#### [PROBLEM 1]
In the USB Type-C passage, what does DisplayPort Alternate Mode do?
#### [PROBLEM 2]
Carry the USB Type-C and HDCP passage forward from its final line.

#### [SOURCE TEXT]
________

USB is a widely used interconnect standard, and the introduction of the USB Type-C connector is making USB Type-C ubiquitous. The USB Type-C connector is small, is used at both host and device ends of a cable, and can be plugged in either way up. It can deliver simultaneous power (with a local power source), data, video, and audio, in, for example, docking applications. Proprietary designs for USB video and HDCP over USB exist and have been quite a challenge to implement. Fortunately, DisplayPort Alternate Mode re-purposes USB Type-C pins for native DisplayPort signaling. This makes it feasible to use existing HDCP solutions.
As an SoC developer planning to support the latest multimedia requirements, finding a pre-integrated, well tested, and certified technology for protection against vulnerabilities is imperative. When looking for USB Type-C and HDCP 2.2 IP solutions, you should ask your supplier questions such as:
- Are all the features required by the market supported?

________

#### [Dataset entries]
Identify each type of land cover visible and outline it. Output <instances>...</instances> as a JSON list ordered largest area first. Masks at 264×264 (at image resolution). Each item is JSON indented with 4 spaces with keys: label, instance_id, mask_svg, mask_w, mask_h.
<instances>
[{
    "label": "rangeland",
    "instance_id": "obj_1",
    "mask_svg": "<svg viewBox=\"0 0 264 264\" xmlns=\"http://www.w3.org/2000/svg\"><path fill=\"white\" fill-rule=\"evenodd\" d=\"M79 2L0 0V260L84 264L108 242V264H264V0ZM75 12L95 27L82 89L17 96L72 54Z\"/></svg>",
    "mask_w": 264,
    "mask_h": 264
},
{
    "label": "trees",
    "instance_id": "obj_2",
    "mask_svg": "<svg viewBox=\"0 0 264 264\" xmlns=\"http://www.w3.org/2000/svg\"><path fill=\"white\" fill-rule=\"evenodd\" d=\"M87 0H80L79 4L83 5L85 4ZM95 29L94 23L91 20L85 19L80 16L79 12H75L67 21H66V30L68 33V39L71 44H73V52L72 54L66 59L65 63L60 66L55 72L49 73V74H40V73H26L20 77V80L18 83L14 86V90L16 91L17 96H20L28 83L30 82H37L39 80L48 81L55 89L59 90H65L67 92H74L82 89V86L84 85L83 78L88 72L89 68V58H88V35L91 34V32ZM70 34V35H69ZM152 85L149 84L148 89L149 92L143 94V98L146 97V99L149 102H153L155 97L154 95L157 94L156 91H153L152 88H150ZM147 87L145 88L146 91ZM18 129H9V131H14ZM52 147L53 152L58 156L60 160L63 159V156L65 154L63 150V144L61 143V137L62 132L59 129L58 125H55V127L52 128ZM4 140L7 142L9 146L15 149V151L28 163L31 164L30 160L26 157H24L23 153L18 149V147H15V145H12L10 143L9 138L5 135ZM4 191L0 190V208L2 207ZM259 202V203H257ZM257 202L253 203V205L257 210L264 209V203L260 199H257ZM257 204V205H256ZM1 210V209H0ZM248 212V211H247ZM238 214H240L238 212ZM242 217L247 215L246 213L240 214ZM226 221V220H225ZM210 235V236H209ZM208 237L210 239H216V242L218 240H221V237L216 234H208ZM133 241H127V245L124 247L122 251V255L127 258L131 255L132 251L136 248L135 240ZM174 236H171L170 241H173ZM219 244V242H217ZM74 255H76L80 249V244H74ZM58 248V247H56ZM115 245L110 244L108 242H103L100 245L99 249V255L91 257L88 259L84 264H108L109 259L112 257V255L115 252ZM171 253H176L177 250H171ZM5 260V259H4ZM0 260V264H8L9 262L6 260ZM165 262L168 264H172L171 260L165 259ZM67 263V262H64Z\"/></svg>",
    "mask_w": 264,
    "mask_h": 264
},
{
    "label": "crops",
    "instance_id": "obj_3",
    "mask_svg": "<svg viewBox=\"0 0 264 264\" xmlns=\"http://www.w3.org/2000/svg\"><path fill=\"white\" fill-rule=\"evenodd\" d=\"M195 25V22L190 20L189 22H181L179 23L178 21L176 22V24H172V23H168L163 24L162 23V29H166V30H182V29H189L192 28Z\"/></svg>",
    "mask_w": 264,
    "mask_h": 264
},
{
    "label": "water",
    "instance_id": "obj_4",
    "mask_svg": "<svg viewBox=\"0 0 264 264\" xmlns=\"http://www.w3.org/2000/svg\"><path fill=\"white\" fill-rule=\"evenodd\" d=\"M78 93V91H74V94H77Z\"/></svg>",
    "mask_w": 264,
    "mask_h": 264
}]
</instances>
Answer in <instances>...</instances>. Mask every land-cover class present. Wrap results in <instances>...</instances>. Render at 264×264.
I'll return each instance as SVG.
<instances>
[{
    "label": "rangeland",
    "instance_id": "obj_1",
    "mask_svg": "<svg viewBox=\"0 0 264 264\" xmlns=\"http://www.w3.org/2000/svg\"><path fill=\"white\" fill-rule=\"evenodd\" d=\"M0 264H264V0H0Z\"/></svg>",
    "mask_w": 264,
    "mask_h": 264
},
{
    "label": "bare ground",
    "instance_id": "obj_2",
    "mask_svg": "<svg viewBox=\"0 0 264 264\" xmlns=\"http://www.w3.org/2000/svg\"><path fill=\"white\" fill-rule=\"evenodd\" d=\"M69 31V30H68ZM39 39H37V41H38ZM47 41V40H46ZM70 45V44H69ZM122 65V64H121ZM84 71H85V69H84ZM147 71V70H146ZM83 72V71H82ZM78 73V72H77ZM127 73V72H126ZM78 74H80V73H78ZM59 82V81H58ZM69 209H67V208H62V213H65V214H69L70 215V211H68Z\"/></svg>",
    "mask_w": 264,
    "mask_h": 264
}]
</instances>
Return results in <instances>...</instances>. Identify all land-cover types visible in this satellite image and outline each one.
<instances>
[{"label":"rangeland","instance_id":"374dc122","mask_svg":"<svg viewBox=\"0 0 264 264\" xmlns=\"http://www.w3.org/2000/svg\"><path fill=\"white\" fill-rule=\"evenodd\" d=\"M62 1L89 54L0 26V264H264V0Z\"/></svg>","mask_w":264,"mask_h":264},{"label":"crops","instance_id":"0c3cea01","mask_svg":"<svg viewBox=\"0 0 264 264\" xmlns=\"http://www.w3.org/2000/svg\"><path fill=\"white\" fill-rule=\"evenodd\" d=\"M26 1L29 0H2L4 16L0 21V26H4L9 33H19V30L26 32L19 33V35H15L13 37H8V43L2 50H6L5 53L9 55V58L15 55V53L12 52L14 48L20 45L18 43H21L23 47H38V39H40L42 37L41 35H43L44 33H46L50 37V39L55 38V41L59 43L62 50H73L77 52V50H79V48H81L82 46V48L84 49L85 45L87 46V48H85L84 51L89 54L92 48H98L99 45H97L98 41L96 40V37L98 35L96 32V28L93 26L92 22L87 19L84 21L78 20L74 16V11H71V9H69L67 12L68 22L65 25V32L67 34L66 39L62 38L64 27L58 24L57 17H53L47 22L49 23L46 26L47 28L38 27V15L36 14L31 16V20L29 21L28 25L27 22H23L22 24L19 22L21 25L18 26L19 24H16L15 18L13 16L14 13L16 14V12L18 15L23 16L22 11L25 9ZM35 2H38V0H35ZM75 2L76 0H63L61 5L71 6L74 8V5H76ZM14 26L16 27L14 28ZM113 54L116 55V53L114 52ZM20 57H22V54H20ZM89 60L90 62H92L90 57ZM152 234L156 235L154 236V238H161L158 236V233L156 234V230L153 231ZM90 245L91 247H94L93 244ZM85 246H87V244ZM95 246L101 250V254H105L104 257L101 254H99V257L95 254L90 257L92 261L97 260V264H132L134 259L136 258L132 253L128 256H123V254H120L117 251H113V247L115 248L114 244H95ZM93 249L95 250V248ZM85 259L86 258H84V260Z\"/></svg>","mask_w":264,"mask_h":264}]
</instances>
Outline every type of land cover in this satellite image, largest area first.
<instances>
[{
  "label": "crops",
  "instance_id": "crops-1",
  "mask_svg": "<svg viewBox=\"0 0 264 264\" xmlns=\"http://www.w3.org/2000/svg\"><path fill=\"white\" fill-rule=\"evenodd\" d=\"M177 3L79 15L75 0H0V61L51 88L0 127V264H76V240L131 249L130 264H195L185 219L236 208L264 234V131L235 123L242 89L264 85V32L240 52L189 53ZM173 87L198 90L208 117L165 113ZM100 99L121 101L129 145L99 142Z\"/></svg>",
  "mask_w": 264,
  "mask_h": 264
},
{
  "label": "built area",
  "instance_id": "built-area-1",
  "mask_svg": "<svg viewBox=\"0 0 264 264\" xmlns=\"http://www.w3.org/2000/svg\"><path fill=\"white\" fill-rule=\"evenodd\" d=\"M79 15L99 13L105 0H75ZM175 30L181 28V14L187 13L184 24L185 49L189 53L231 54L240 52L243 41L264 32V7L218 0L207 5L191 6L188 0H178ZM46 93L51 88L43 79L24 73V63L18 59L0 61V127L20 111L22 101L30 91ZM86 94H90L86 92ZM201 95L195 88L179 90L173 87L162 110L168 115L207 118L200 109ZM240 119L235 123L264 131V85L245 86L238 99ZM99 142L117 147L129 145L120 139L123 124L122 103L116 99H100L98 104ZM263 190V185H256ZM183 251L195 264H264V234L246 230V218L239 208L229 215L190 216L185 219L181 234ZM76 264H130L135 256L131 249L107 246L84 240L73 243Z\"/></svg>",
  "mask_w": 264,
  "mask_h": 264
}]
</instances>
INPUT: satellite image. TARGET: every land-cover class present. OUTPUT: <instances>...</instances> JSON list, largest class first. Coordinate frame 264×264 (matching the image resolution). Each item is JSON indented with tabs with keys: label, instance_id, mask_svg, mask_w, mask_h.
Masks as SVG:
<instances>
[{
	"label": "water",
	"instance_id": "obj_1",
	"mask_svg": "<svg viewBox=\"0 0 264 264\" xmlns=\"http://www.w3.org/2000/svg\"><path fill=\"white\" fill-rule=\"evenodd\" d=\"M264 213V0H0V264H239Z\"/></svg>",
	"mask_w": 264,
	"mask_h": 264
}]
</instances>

________

#### [ANSWER SPACE 1]
It re-purposes USB Type-C pins for native DisplayPort signaling.

#### [ANSWER SPACE 2]
- How was this solution tested for interoperability?
- Is the solution certified by DCP (Digital Content Protection) licensing authority?
- Can you explain in detail how robustness criteria were met?
- What protection is provided against side channel attacks? Also against code modifications, fuzzing, glitching and fault injection? How have those been evaluated and what were the results?
- How many designs and devices in the market use this implementation?
Robustness requirements are increasingly demanding and specifications are open-ended with respect to resisting attacks, therefore, choosing a supplier who demonstrates an understanding of this is key to market success.